A move like ours take organization, planning and thought. It takes an overwhelming desire to choose living life over living through things because those items are not the memories, themselves. Letting go of items doesn’t let go of the memory that is attached to that loved one or that moment spent together. During the move, I lifted the faded blue dress from my kindergarten graduation out of my hope chest. I knew that it was time to let it go, that it would hold no meaning to my daughter without at least a point of reference. Yet something tugged at me as I remembered sixty years ago being fitted for it at the neighbor lady’s house. I decided to cut a small piece of the fabric and petticoat, gluing that and the tag on the back of the neck that said it was hand sewn for me beside the black and white photograph in our photo album where I stood proud as can be, skinny legs and all, a kindergarten graduate. I will appreciate it much more in coming years as we look through our photo albums than I have stored in the chest over the years.
The point is that there are lots of ways to preserve memories without taking up space in our homes. I am partial to the idea of taking a photo of items, even when dividing keepsakes with family, take a photo of what you’re not taking home, but they are. If there ends up being enough for a small album, preserve them there with a description of where it came from, a date, even a memory associated with it. I plan to do so with my mother’s things.
Neighbors down the hall from us recall how when they were purging their home to make the move here, their daughter-in-law said with a laugh “We don’t want to visit you now because you keep trying to send your stuff home with us.” Over the summer it became clear during the move that our daughter was not interested in absorbing our items that we needed to get rid of while trying to make ourselves feel better by repurposing through her. We came to realize that she has her own things and over time, she will cherish special items that we leave behind. We believe that her generation and those coming behind her, simply do not want or need all our stuff anymore than we can absorb our parents’ households. Unless there is a personal memory attached to an item for her, it may not carry the same significance. I cannot expect my daughter to appreciate my grandma’s wishing well cookie jar the same way that I do, hearing the five-year-old me saying to Grandma “Wish I had a cookie.” Now that it has a resting place in my contemporary kitchen, where I am honoring it, our daughter will see it, remember and it may hold a more special place for her someday. During my own experience and while helping my sister purge her basement this summer, we found that the items you decide to keep become more cherished.
It has become clear in just a few short months, that our daughter is enjoying seeing her parents begin to live their best lives, especially after those few years of Covid isolation.

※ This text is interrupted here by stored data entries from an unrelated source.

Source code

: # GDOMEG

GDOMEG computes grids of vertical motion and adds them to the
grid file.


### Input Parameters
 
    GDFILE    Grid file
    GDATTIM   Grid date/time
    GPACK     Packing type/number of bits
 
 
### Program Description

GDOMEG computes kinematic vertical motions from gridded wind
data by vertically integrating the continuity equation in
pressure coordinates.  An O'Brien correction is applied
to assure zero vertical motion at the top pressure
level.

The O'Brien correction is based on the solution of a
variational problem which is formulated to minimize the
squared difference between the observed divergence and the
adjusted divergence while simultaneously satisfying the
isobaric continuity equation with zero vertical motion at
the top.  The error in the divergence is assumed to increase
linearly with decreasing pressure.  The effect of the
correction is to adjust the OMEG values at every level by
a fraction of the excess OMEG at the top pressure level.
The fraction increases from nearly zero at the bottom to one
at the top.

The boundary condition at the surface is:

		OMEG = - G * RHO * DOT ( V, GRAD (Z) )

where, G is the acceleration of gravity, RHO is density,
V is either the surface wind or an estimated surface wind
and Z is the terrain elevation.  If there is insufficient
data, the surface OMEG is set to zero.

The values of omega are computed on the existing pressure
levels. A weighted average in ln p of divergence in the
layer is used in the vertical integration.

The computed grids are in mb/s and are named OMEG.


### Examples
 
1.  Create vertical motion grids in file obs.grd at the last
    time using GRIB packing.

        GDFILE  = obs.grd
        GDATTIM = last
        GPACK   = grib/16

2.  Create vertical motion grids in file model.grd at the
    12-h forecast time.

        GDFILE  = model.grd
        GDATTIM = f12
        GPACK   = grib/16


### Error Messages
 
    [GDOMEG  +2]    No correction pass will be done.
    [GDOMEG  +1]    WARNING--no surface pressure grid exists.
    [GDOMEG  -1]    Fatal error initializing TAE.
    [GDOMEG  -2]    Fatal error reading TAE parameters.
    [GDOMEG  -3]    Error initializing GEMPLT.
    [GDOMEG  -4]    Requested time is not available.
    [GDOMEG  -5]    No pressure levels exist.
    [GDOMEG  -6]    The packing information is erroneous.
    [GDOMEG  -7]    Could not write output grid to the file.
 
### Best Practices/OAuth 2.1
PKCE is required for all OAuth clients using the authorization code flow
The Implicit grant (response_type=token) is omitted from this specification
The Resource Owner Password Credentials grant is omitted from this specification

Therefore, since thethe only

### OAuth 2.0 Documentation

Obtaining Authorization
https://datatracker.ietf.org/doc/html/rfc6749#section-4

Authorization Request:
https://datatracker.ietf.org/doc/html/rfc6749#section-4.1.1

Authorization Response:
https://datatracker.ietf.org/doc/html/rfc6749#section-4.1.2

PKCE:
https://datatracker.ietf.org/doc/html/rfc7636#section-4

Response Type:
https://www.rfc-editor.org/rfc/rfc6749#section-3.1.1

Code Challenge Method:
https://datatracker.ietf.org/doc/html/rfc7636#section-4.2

She has expressed she no longer worries like she did when she didn’t see us breaking out of that isolation. Instead, we see more of her, often coming to our 5th floor home for a glass of wine and then downstairs to dinner. Each time she is perplexed with an overwhelming feeling that she doesn’t want to leave the beautiful senior living campus, we now call our home, saying, “There’s something about this place.” Maybe we have given her a gift and it had nothing to do with our stuff.
Cindy Miller and her husband, Jeff have been married 46 years and reside at Montereau in Tulsa, Oklahoma. They have one daughter, Jamie Miller, Esq.